Bei Klassikpolicen ist überdies kaum mit 4 Prozent Rendite zu rechnen. Sondern mit weniger. Denn bei ihnen müssen die Anbieter das Kapital größtenteils in sehr sichere Anleihen stecken, um die Garantiezusagen an die Kunden bedienen zu können. Bei rund 2 Prozent Kapitalanalageertrag und 1,5 Prozentpunkten an Kosten kann man sich aber auch leicht ausrechnen, was übrigbleibt.

... doch bisher bleibt es bei Mahnungen

„Sind die Kosten solcher Produkte zu hoch, kann die Rendite unangemessen niedrig ausfallen. Dann reichen die Sparbeiträge der Versicherungsnehmer möglicherweise nicht aus, um spätere Versorgungslücken zu vermeiden“, fasste die Finanzaufsicht bereits 2022 zusammen und formulierte auch ein Merkblatt für die Unternehmen zu den Kostenhöhen. Es stütze sich auf „die wohlverhaltensaufsichtlichen Vorgaben“, wie es im schönsten Amtsdeutsch hieß: „Im Fokus des Merkblatts steht die unternehmenseigene Feststellung eines angemessenen Kundennutzens der vertriebenen Produkte.“ 

Vorgaben zu Quoten und Höhen fanden sich darin nicht. Nur ganz allgemein stellte die Aufsichtsbehörde fest: Rentenversicherungen seien langfristige Anlageprodukte, deshalb müsse bei ihnen das Preis-Leistungs-Verhältnis stimmen. Verbraucherschützer deuten das so, dass solche Produkte langfristig mindestens den Inflationsausgleich schaffen müssten, also zwei Prozentpunkte Rendite jährlich – nach Abzug aller Kosten.

Erklärtermaßen will die BaFin aber Versicherer prüfen, bei denen die Effektivkosten im Branchenvergleich sehr hoch ausfallen. Obgleich sie bisher keine weiteren Angaben dazu machte, wie weit diese Prüfungen gediehen sind. 

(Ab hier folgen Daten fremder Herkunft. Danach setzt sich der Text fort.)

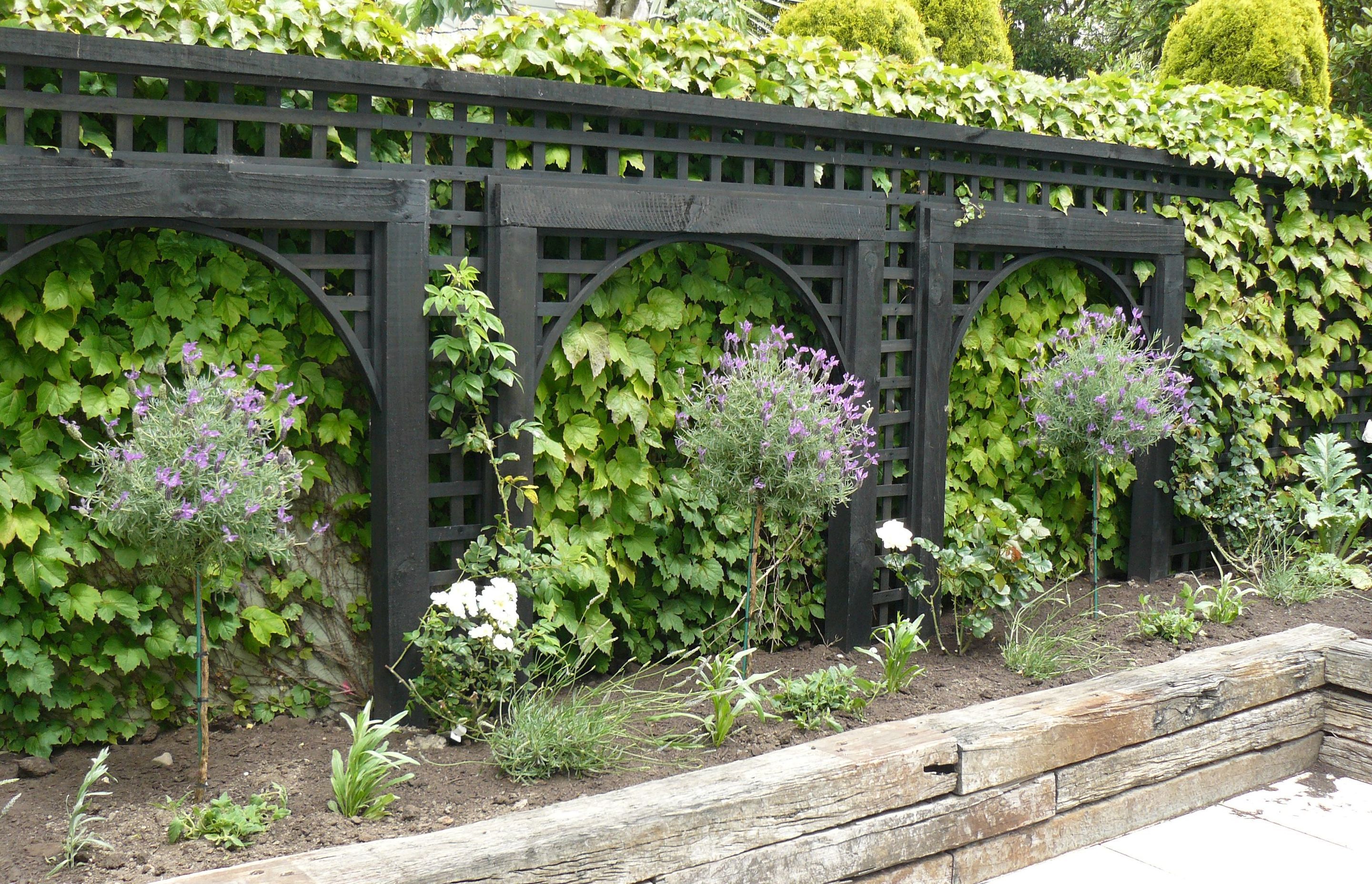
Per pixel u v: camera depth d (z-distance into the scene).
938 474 4.36
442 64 3.35
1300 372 5.61
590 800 2.77
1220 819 3.77
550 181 3.48
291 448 3.37
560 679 3.66
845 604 4.17
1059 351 4.66
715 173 3.81
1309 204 5.47
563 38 3.51
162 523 2.57
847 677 3.62
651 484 3.89
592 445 3.71
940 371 4.32
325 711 3.53
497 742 3.12
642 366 3.79
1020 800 3.36
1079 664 4.04
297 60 3.02
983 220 4.36
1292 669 4.13
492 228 3.38
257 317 3.26
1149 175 4.90
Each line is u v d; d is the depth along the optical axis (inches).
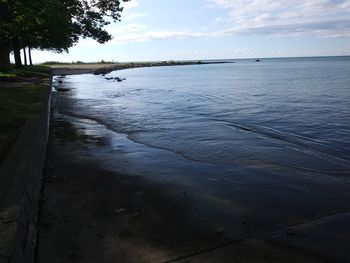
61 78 2143.2
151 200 297.7
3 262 150.1
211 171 374.0
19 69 1577.3
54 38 1177.4
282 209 279.0
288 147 478.6
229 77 2413.9
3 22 1048.8
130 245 228.2
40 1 944.9
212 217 265.3
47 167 387.2
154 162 407.8
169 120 701.3
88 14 1182.9
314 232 241.3
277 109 829.2
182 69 4264.3
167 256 215.3
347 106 840.9
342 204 288.4
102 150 459.5
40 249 224.4
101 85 1701.5
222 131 585.9
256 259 209.9
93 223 257.9
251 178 350.9
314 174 366.0
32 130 390.0
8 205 202.2
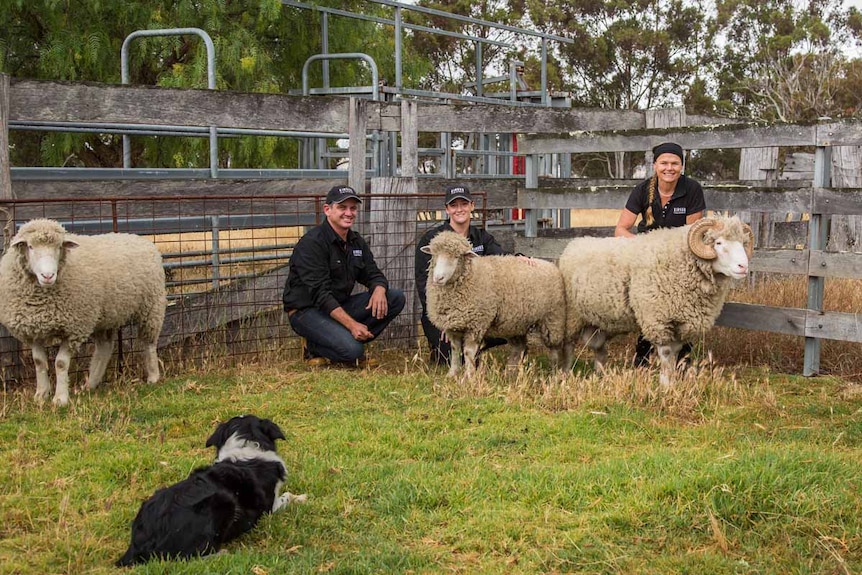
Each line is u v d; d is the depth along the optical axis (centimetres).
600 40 3438
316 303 707
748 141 747
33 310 557
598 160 3928
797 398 616
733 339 780
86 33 1137
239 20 1256
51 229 545
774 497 381
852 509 375
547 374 703
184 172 814
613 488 409
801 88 3045
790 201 709
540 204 889
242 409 576
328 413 572
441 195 823
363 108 821
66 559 350
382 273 762
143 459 462
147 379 661
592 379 609
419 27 1209
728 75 3562
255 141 1177
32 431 512
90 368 640
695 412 564
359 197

Noch prüft sich die Branche selbst

Es bleibt abzuwarten, wie sich die neue Versicherungsaufseherin positioniert zu der Frage: Wann sind die Kosten von Lebensversicherern wirklich zu hoch?

Derweil wird Ex-Aufseher und Ruheständler Grund im Rating-Komitee der Agentur Assekurata tätig. Dort soll er dabei helfen, dass die Beurteilungen zu den geprüften Unternehmen konsistent ausfallen – sozusagen im beratenden Nebenjob, der relativ gering vergütet wird, aber auch zuvor vom Finanzministerium genehmigt werden musste. Wie Assekurata-Geschäftsführer Reiner Will verriet, ist Grund offenbar nicht der erste BaFin-Vertreter, der in dem Rating-Komitee mitwirkt. „Auch Dr. Helmut Müller (BAV-Präsident) und Klaus Wücke (BAV-Referatsleiter) gehören dazu.“ Die Expertise der Ex-Aufseher helfe dabei, ein umfassendes Bild von der Branche zu bekommen.

Bei den Ratings geht es vorwiegend darum, den Versicherungsunternehmen Bonitätsbescheinigungen auszustellen, auch damit sie Geld von Investoren einwerben können. Das Kundeninteresse steht weniger im Fokus. Vielleicht könnten die Ex-Aufseher die Analysten aber dazu bewegen, sich bei den Bewertungen künftig mehr Gedanken über den Faktor „Kosten und Kundennutzen“ zu machen. Ein frommer Wunsch. Aber hoffen darf man ja mal.